Nadie reconoce hoy en día a aquel jugador total a ambos lados de la cancha que se ganó con creces su continuidad -algo que fue una especie de clamor social en las redes sociales- y dispone en la actualidad de uno de los contratos más altos de la plantilla gracias a su valioso pasaporte. Ivanovic tampoco ha reactivado a un escolta que acaba su vinculación este mes de junio sin ninguna perspectiva de recibir el voto de confianza por parte de las altas esferas pese a la existencia de una opción para ello, tal y como recoge su contrato.

Su falta de confianza en suspensiones que tradicionalmente suele embocar ha alcanzado unas cotas insospechadas. Para alguien como Janning, que siempre ha delegado el éxito de su carrera en la eficacia de su muñeca y se muestra incapaz de generar peligro echando el balón al suelo, no cabe duda de que este hecho le está minando más de la cuenta a nivel psicológico.
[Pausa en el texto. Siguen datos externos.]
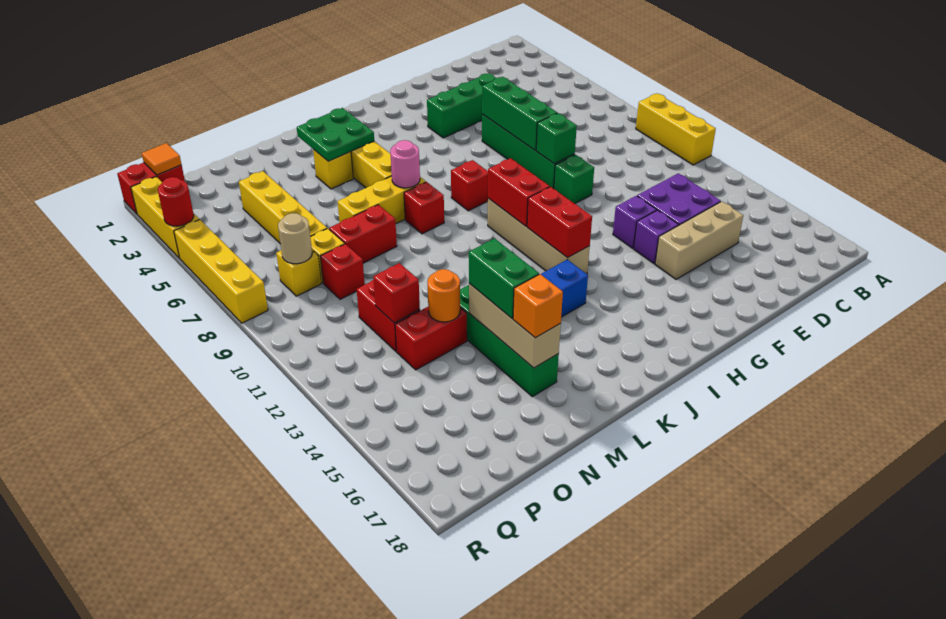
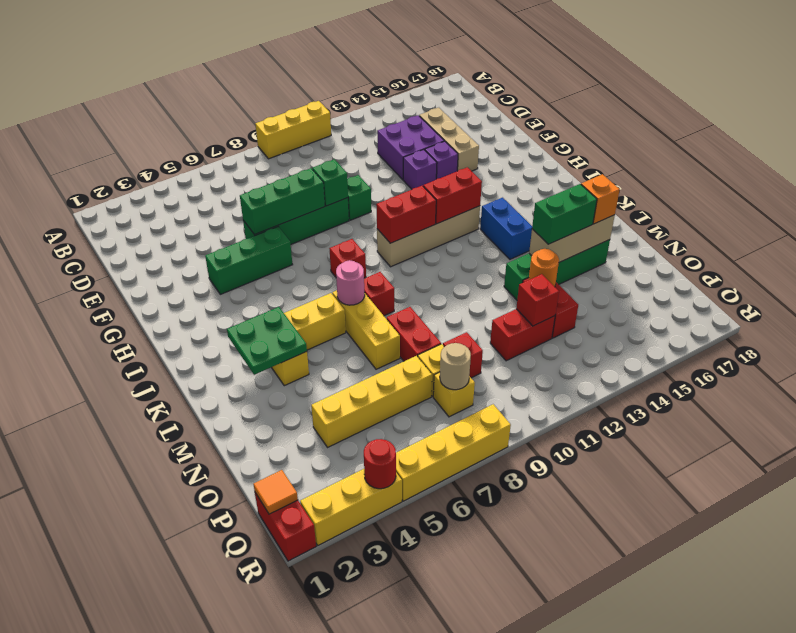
green 1x3 brick [427,73,495,138] -> green 1x3 brick turned to [205,227,293,294]

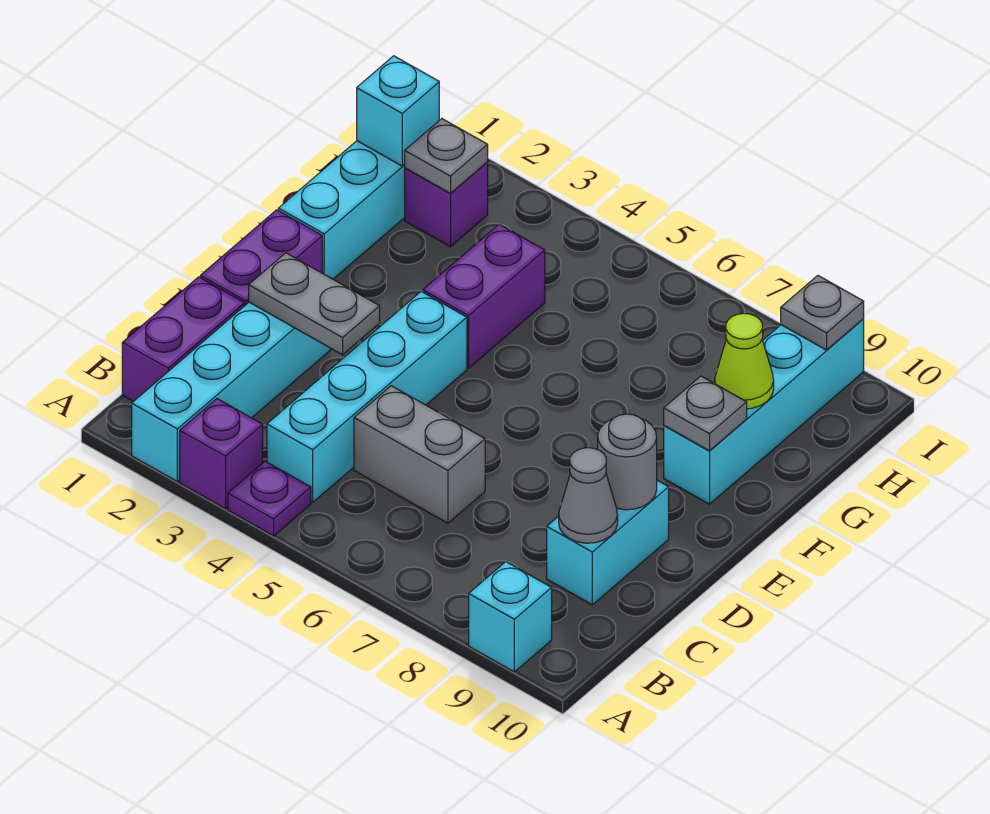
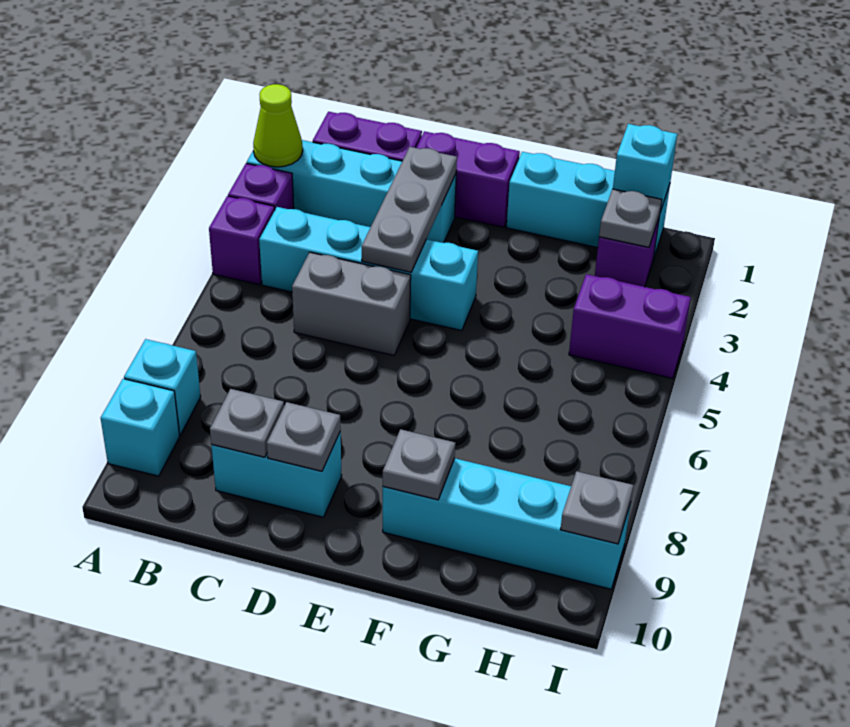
purple 1x1 plate [228,461,311,536] -> purple 1x1 brick [209,196,275,285]
none -> cyan 1x1 brick [124,339,201,435]
grey 1x2 brick [354,386,485,523] -> grey 1x2 brick turned to [292,252,411,355]
grey 1x1 cone [559,448,618,543] -> grey 1x1 plate [210,389,284,457]
grey 1x2 plate [249,253,380,355] -> grey 1x3 plate [362,147,457,272]
grey 1x1 round brick [598,414,657,510] -> grey 1x1 plate [267,402,341,471]
purple 1x2 brick [423,224,545,368] -> purple 1x2 brick moved to [569,274,691,378]
lime 1x1 cone [715,313,774,409] -> lime 1x1 cone moved to [253,84,303,167]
Cualquier francotirador huérfano de las dosis mínimas de acierto es como ese delantero preso de la frustración cuando se le resiste sistemáticamente el gol dentro del área. Lejos de ver la luz al final del túnel, la bola de nieve se va haciendo cada vez más grande y el problema de Janning en este instante puede ser más mental que baloncestístico por culpa de una muñeca agarrotada que no encuentra la ansiada liberación ni acaba de soltarse.

Tarjeta paupérrima Los números son cada vez más crueles con el papel de Janning, por debajo del 24% de acierto desde el 6,75 en la Euroliga tras embocar únicamente 24 de los 101 triples que ha intentado hasta la fecha. Muchas de esas suspensiones repelidas por el aro contrario han sido liberadas y sin apenas oposición, de ahí la enorme extrañeza que produce una tarjeta tan pobre por parte de un exterior que en las dos campañas precedentes se ha mostrado fiable y certero.

Con el punto de mira tan desviado, por todos es sabido que la esencia de Janning como baloncestista se desvanece. No en vano, apenas destaca en otros registros como la voracidad en las penetraciones o el uno por uno, virtudes que escasean en él y no le permiten engordar sus números. Tan solo en cuatro de los 22 partidos de esta Euroliga ha alcanzado o superado la decena de puntos. Su mayor anotación tuvo lugar ante el Bayern Munich con 16.

El de Minnesota no solo está ausente en la vertiente favorita de los más líricos de este deporte sino que también ha dejado de ser ese sacrificado perro de presa atrás que era una bendición para Pedro Martínez, el entrenador con el que posiblemente más a gusto se haya sentido durante su ciclo en Vitoria. La nula mordiente del juego de perímetro se ha convertido en una constante partido tras partido que mediatiza el rendimiento del Baskonia. Una triste realidad acentuada por el escaso despliegue de la pareja de baile del georgiano. Y es que Nik Stauskas tampoco está siendo ese jugador desequilibrante que active la preocupación de las defensas rivales, muy cómodas ante el baloncesto plano y previsible que viene desplegando el Baskonia.

La reciente llegada de Zoran Dragic, que también puede ejercer como escolta, puede dar un brusco giro de tuerca a los roles dentro de un perímetro donde tan solo Shavon Shields se encuentra a la altura de lo exigible. Ivanovic dispondrá a partir de ahora de nuevas variantes para agitar a un Baskonia reñido con la constancia e incapaz de dar con la tecla para ser un grupo competitivo.